Mohamed Amer: Right. It’s, it’s a relationship it’s not transactional plug and play takeout. It’s modular, you know, it’s, it’s a relationship. And that’s, that’s really where the value comes through
Penny Ellenger: Hundred percent. Look, I have a final question for you Mohamed, which I would love. I’d love if you’d be happy to share you know, on the importance of being able, to reflect yourself on your own work and your, your passions and your aspirations. What, what really, what really inspires you? What animates you and infuses you? Yeah.
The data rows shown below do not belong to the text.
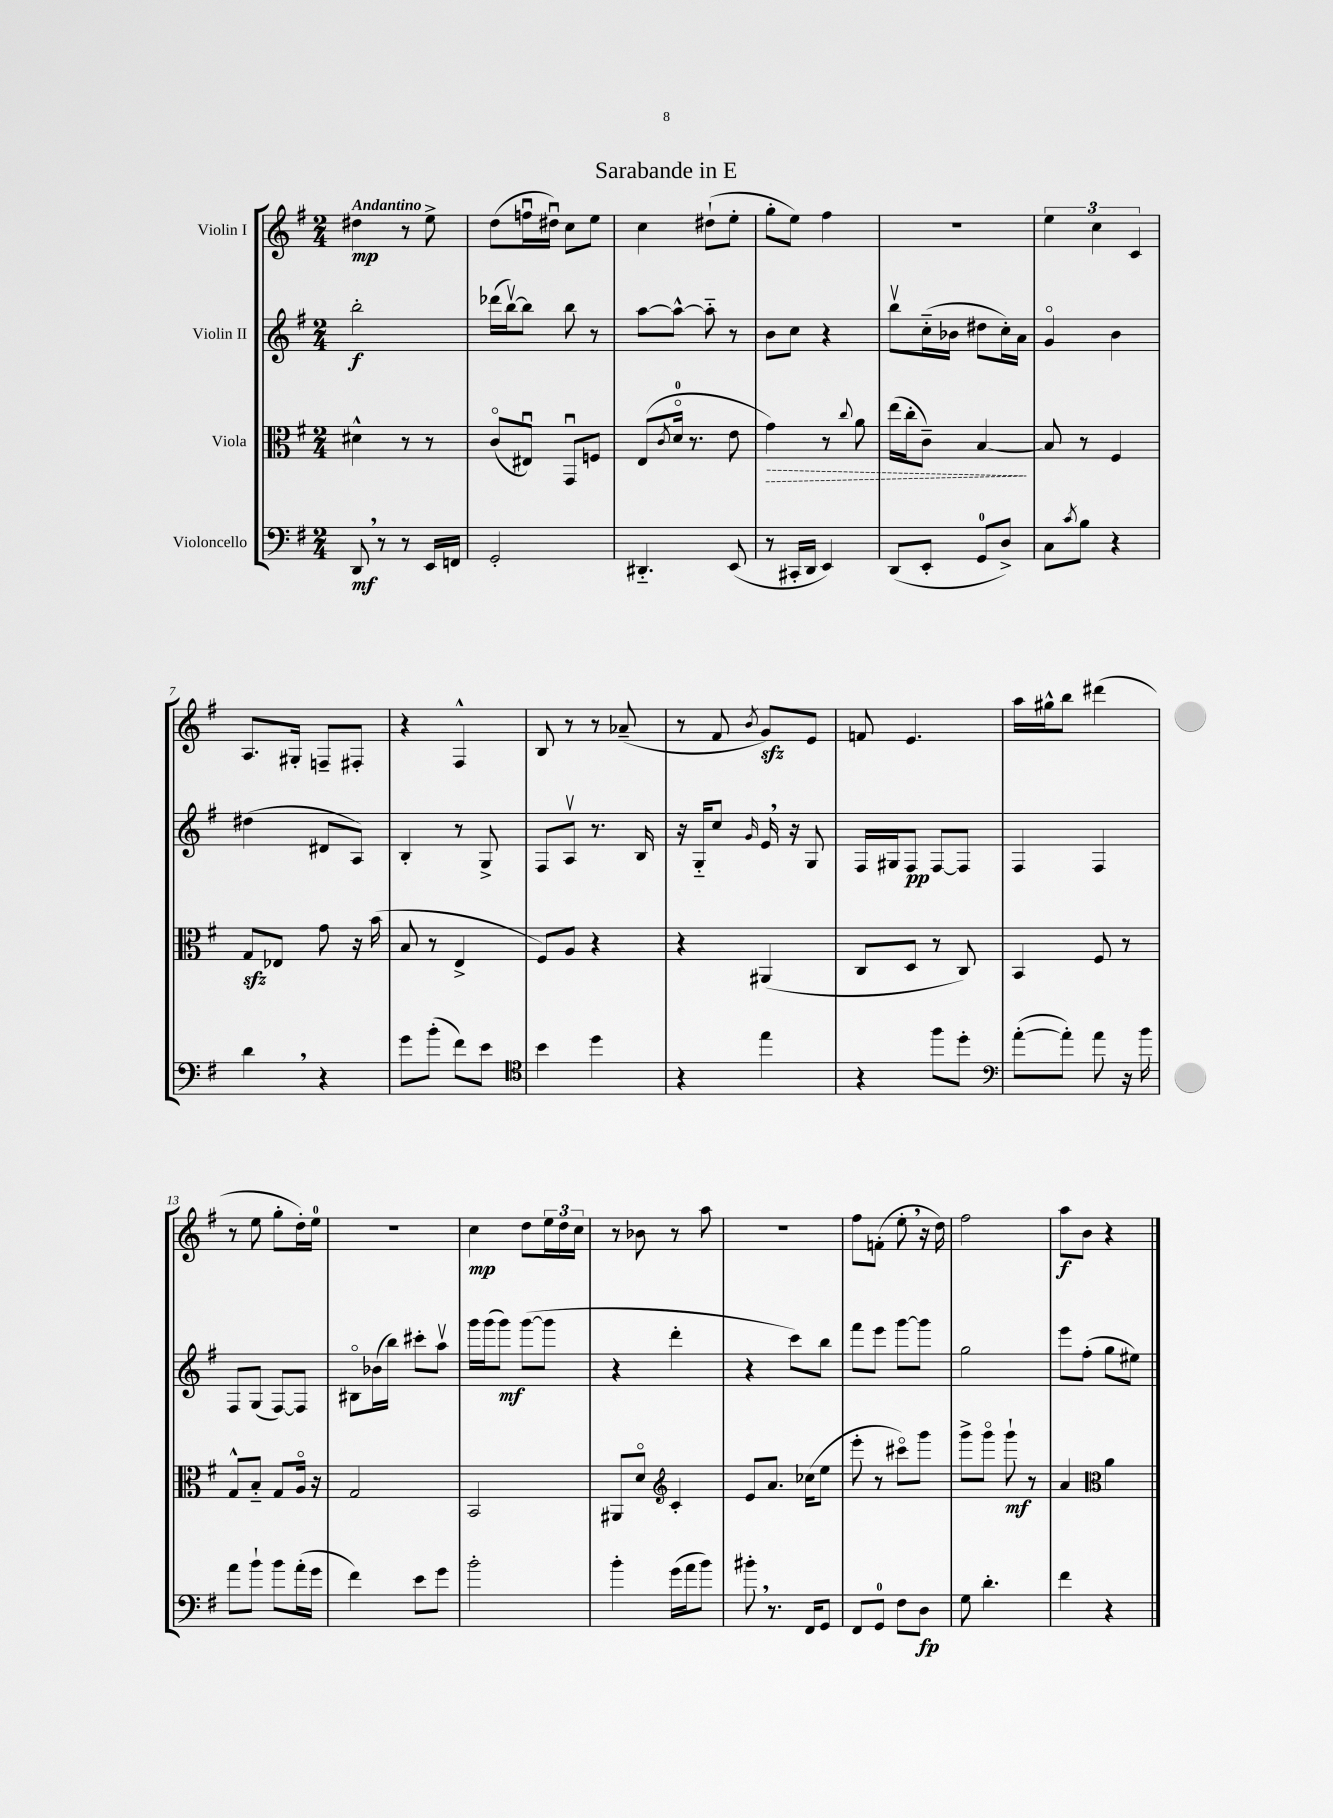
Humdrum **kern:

**kern	**dynam	**kern	**dynam	**kern	**dynam	**kern	**dynam
*part4	*part4	*part3	*part3	*part2	*part2	*part1	*part1
*staff4	*staff4	*staff3	*staff3	*staff2	*staff2	*staff1	*staff1
*I"Violoncello	*	*I"Viola	*	*I"Violin II	*	*I"Violin I	*
*clefF4	*	*clefC3	*	*clefG2	*	*clefG2	*
*k[f#]	*	*k[f#]	*	*k[f#]	*	*k[f#]	*
*M2/4	*	*M2/4	*	*M2/4	*	*M2/4	*
=1	=1	=1	=1	=1	=1	=1	=1
!	!	!	!	!	!	!LO:TX:a:B:t=Andantino	!
8DD,/	mf	4d#X^^\	.	2bb'\	f	4dd#X\	mp
8r	.	.	.	.	.	.	.
8r	.	8r	.	.	.	8r	.
16EE/LL	.	8r	.	.	.	8ee^\	.
16FFn/JJ	.	.	.	.	.	.	.
=2	=2	=2	=2	=2	=2	=2	=2
2GG'/	.	(8c/L	.	(16ddd-X\LL	.	(8dd\L	.
.	.	.	.	[16bbv\J)	.	.	.
.	.	8E#Xu/J)	.	8bb\J]	.	16ffnu\L	.
.	.	.	.	.	.	16dd#Xu\JJ)	.
.	.	8GGu/L	.	8bb\	.	8cc\L	.
.	.	8Fn/J	.	8r	.	8ee\J	.
=3	=3	=3	=3	=3	=3	=3	=3
4.DD#X/	.	(8E/L	.	[8aa\L	.	4cc\	.
.	.	8qc/	.	.	.	.	.
.	.	16d/Jk	.	8aa^^\J_	.	.	.
.	.	8.r	.	.	.	.	.
.	.	.	.	8aa\]	.	(8dd#X`\L	.
(8EE/	.	8e\	.	8r	.	8ee'\J	.
=4	=4	=4	=4	=4	=4	=4	=4
!	!	!	!LO:HP:b	!	!	!	!
8r	.	4g\)	>	8b\L	.	8gg'\L	.
16CC#X'/LL	.	.	.	8cc\J	.	8ee\J)	.
16DD/JJ	.	.	.	.	.	.	.
4EE/)	.	8r	.	4r	.	4ff#\	.
.	.	8qqcc/	.	.	.	.	.
.	.	8a\	.	.	.	.	.
=5	=5	=5	=5	=5	=5	=5	=5
(8DD/L	.	(16ee\LL	.	8bbv\L	.	2r	.
.	.	16cc'\J	.	.	.	.	.
8EE'/J	.	8c~\J)	.	(16cc\L	.	.	.
.	.	.	.	16b-X\JJ	.	.	.
8GG/L	.	[4B/	.	8dd#X\L	.	.	.
8D^/J)	.	.	.	16cc'\L)	.	.	.
.	.	.	.	16a\JJ	.	.	.
.	.	.	]	.	.	.	.
=6	=6	=6	=6	=6	=6	=6	=6
8C\L	.	8B/]	.	4g/	.	6ee\	.
8qc/	.	.	.	.	.	.	.
8B\J	.	8r	.	.	.	.	.
.	.	.	.	.	.	6cc\	.
4r	.	4F#/	.	4b\	.	.	.
.	.	.	.	.	.	6c/	.
!!LO:LB:g=z
=7	=7	=7	=7	=7	=7	=7	=7
4d,\	.	8Gzz/L	.	(4dd#X\	.	8.A/L	.
.	.	8E-X/J	.	.	.	.	.
.	.	.	.	.	.	16G#X'/Jk	.
4r	.	8g\	.	8d#X/L	.	8Fn~/L	.
.	.	16r	.	8A/J)	.	8F#X'/J	.
.	.	(16b\	.	.	.	.	.
=8	=8	=8	=8	=8	=8	=8	=8
8g\L	.	8B/	.	4B'/	.	4r	.
(8b'\J	.	8r	.	.	.	.	.
8f#\L)	.	4E^/	.	8r	.	4F#^^/	.
8e\J	.	.	.	8G^/	.	.	.
=9	=9	=9	=9	=9	=9	=9	=9
*clefC4	*	*	*	*	*	*	*
4b\	.	8F#/L)	.	8F#/L	.	8B/	.
.	.	8A/J	.	8Av/J	.	8r	.
4dd\	.	4r	.	8.r	.	8r	.
.	.	.	.	.	.	(8a-X~/	.
.	.	.	.	16B/	.	.	.
=10	=10	=10	=10	=10	=10	=10	=10
4r	.	4r	.	16r	.	8r	.
.	.	.	.	16G/KL	.	.	.
.	.	.	.	8cc/J	.	8f#/	.
.	.	.	.	16qqg/	.	8qb/	.
4ee\	.	(4AA#X/	.	16e,/	.	8gzz/L)	.
.	.	.	.	16r	.	.	.
.	.	.	.	8G/	.	8e/J	.
=11	=11	=11	=11	=11	=11	=11	=11
4r	.	8C/L	.	16F#/LL	.	8fn/	.
.	.	.	.	16G#X/J	.	.	.
.	.	8D/J	.	8F#/J	pp	4.e/	.
8ff#\L	.	8r	.	[8F#/L	.	.	.
8dd'\J	.	8C/)	.	8F#/J]	.	.	.
=12	=12	=12	=12	=12	=12	=12	=12
*clefF4	*	*	*	*	*	*	*
([8a'\L	.	4BB/	.	4F#/	.	16aa\LL	.
.	.	.	.	.	.	16gg#X^^\J	.
8a'\J])	.	.	.	.	.	8bb\J	.
8a\	.	8F#/	.	4F#/	.	(4ddd#X\	.
16r	.	8r	.	.	.	.	.
16b\	.	.	.	.	.	.	.
!!LO:LB:g=z
=13	=13	=13	=13	=13	=13	=13	=13
8a\L	.	8G^^/L	.	8F#/L	.	8r	.
8b`\J	.	8B/J	.	(8G/J	.	8ee\	.
8b\L	.	8G/L	.	[8F#/L)	.	8gg'\L	.
(16a'\L	.	16A/Jk	.	8F#/J]	.	16dd'\L)	.
16g\JJ	.	16r	.	.	.	16ee\JJ	.
=14	=14	=14	=14	=14	=14	=14	=14
4f#\)	.	2G/	.	8B#X\L	.	2r	.
.	.	.	.	(16b-X\L	.	.	.
.	.	.	.	16bb\JJ)	.	.	.
8e\L	.	.	.	8ccc#X'\L	.	.	.
8g\J	.	.	.	8aav\J	.	.	.
=15	=15	=15	=15	=15	=15	=15	=15
2b'\	.	2BB/	.	16ggg\LL	.	4cc\	mp
.	.	.	.	(16ggg\J	.	.	.
.	.	.	.	8ggg\J)	mf	.	.
.	.	.	.	([8ggg\L	.	8dd\L	.
.	.	.	.	8ggg\J]	.	24ee\L	.
.	.	.	.	.	.	24dd\	.
.	.	.	.	.	.	24cc\JJ	.
=16	=16	=16	=16	=16	=16	=16	=16
4b'\	.	8AA#X/L	.	4r	.	8r	.
.	.	8d/J	.	.	.	8b-X\	.
*	*	*clefG2	*	*	*	*	*
(16g\LL	.	4c'/	.	4ddd'\	.	8r	.
16a\J	.	.	.	.	.	.	.
8b\J)	.	.	.	.	.	8aa\	.
=17	=17	=17	=17	=17	=17	=17	=17
8b#X',\	.	8e/L	.	4r	.	2r	.
8.r	.	8.a/J	.	.	.	.	.
.	.	.	.	8ccc\L)	.	.	.
16FF#/KL	.	(16cc-X\KL	.	.	.	.	.
8GG/J	.	8ee\J	.	8bb\J	.	.	.
=18	=18	=18	=18	=18	=18	=18	=18
8FF#/L	.	8eee'\	.	8fff#\L	.	8ff#\L	.
8GG/J	.	8r	.	8eee\J	.	(8fn'\J	.
8F#\L	.	8ccc#X\L)	.	[8ggg\L	.	8ee',\	.
8D\J	fp	8ggg\J	.	8ggg\J]	.	16r	.
.	.	.	.	.	.	16dd\)	.
=19	=19	=19	=19	=19	=19	=19	=19
8G\	.	8ggg^\L	.	2gg\	.	2ff#\	.
4.d'\	.	8ggg\J	.	.	.	.	.
.	.	8ggg`\	mf	.	.	.	.
.	.	8r	.	.	.	.	.
=20	=20	=20	=20	=20	=20	=20	=20
4f#\	.	4a/	.	8eee\L	.	8aa\L	f
.	.	.	.	(8ff#'\J	.	8b\J	.
*	*	*clefC3	*	*	*	*	*
4r	.	4a\	.	8gg\L	.	4r	.
.	.	.	.	8ee#X\J)	.	.	.
==	==	==	==	==	==	==	==
*-	*-	*-	*-	*-	*-	*-	*-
Mohamed Amer: You know, you when I, when I was looking at joining the advisory council and just going through that, and it kind of forces you to look back on what you’ve done in the past and where you wanna go. And so I was really thankful that I had that opportunity to, to, to do that contemplation. So I’ve, I’ve kind of come, you know, my work and my travels have taken me to nearly, you know, two dozen countries across all the continents. I have not been to Australia one day, one day. And, and all that was feeding kind of my natural sense of curiosity and, and wonder at the wide variety of the human experience and applying that interest and to cross-cultural awareness to multiple disciplines and industries has just been thrilling and more fulfilling than I realized. So I’m really keenly interested in just exploring how we can create new models of engagement that cut across disciplines and, and break boundaries, traditional boundaries, and, and work towards enhancing human understanding, you know, improving organizational performance and, and just creating more social outcomes. So that, that’s what I’m discovering that really,
Penny Ellenger: Really drives you.
Mohamed Amer: Yeah. Yeah.
Penny Ellenger: Yep. Yeah. And motivates you. I, I love it Mohamed it’s been a delight to spend some time with you this morning and, and listen to a little bit of your experience. And, and what, what both you bring to the advisory board space, but also the value that you, that you obtain from being engaged in this area. I thank you on behalf of the center, on behalf of Louise and the team, very much Mohamed for spending time with this, this morning and advisors within the network and shares within the network. If you’d like to connect with Mohamed please feel free to reach out to him through the advisory board world or connect with me. And I will be very happy to put you in touch with Mohamed. Thank you again for joining me today.
Mohamed Amer: Thank you, Penny. Take care. Cheers.